Leveraging Iterative Plan Refinement for Reactive Smart Manufacturing Systems

Leveraging Iterative Plan Refinement for Reactive Smart Manufacturing Systems

Result of project: Cluster 4.0 – Methodology of System Integration
ID project: EF16_026/0008432
Authors: Wally, B., Vyskočil, J., Novák, P., Huemer, Ch., Šindelář, R., Kadera, P., Mazak-Huemer, A., and Wimmer, M.
Published in: IEEE Transactions on Automation Science and Engineering (Volume: 18, Issue: 1, Jan. 2021)
Link: ieeexplore.ieee.org/document/9190077
DOI: 10.1109/TASE.2020.3018402


Annotation:

Industry 4.0 production systems must support flexibility in various dimensions, such as for the products to be produced, for the production processes to be applied, and for the available machinery. In this article, we present a novel approach to design and control smart manufacturing systems.

The approach is reactive, that is responds to unplanned situations and implements an iterative refinement technique, that is, optimizes itself during runtime to better accommodate production goals. For realizing these advances, we present a model-driven methodology and we provide a prototypical implementation of such a production system. In particular, we employ Planning Domain Definition Language (PDDL) as our artificial intelligence environment for automated planning of production processes and combine it with one of the most prominent Industry 4.0 standards for the fundamental production system model: IEC 62264.

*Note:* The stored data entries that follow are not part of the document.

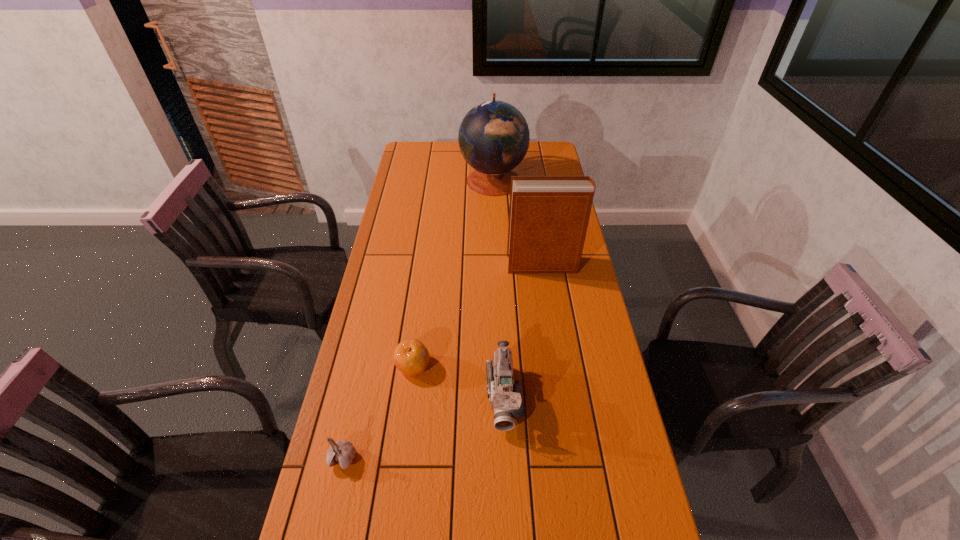
At what (x,y) coordinates should I click in order to perform the action: click on object that is the closest one to the nearest object. Please return your answer as a coordinate pair (x, y). Image resolution: width=960 pixels, height=540 pixels. Looking at the image, I should click on 411,357.

Point out which object is positioned as the nearest to the hardback book. Please provide its 2D coordinates. Your answer should be formatted as a tuple, i.e. [(x, y)], where the tuple contains the x and y coordinates of a point satisfying the conditions above.

[(494, 137)]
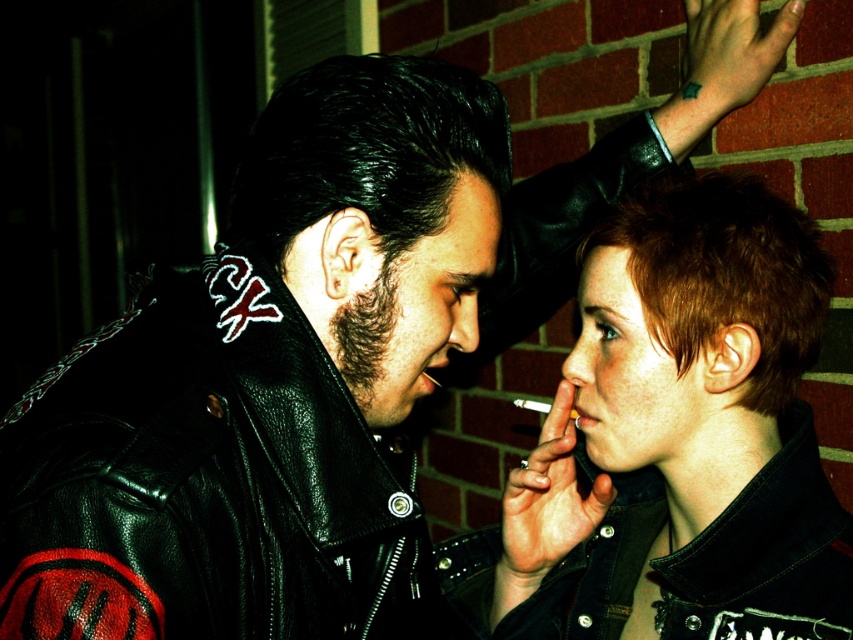
You are a tailor who needs to determine which jacket to alter first. The denim jacket at center and the black leather jacket at upper left are both in need of adjustments. If you can only work on the wider jacket first, which one should you prioritize?

The denim jacket at center is wider than the black leather jacket at upper left, so you should prioritize altering the denim jacket at center first.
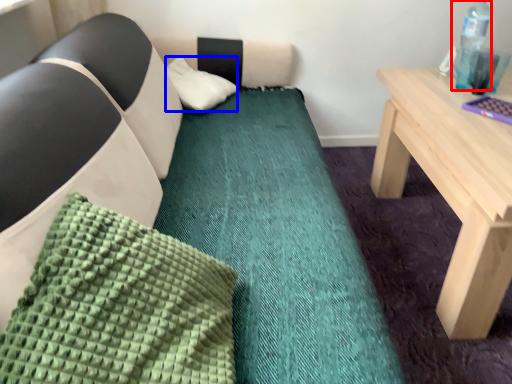
Question: Which of the following is the closest to the observer, bottle (highlighted by a red box) or pillow (highlighted by a blue box)?

Choices:
 (A) bottle
 (B) pillow

Answer: (A)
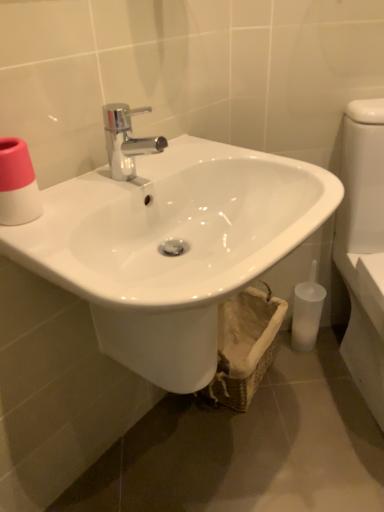
Question: Looking at their shapes, would you say pink matte toilet paper at upper left is wider or thinner than white glossy sink at center?

Choices:
 (A) thin
 (B) wide

Answer: (A)

Question: Is pink matte toilet paper at upper left inside or outside of white glossy sink at center?

Choices:
 (A) outside
 (B) inside

Answer: (A)

Question: Estimate the real-world distances between objects in this image. Which object is farther from the translucent plastic toilet brush at lower right?

Choices:
 (A) pink matte toilet paper at upper left
 (B) woven beige basket at lower center
 (C) white glossy toilet at right
 (D) white glossy sink at center

Answer: (A)

Question: Which object is positioned closest to the white glossy toilet at right?

Choices:
 (A) woven beige basket at lower center
 (B) white glossy sink at center
 (C) pink matte toilet paper at upper left
 (D) translucent plastic toilet brush at lower right

Answer: (D)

We show how to plan the assembly of small trucks from available components and how to assign specific production operations to available production resources, including robotic manipulators and transportation system shuttles. Results of the evaluation indicate that the presented approach is feasible and that it is able to significantly strengthen the flexibility of production systems during runtime.

This project has received funding from the Ministry of Education, Youth and Sports, program Operational Programme Research, Development and Education under agreement No. EF16_026/0008432.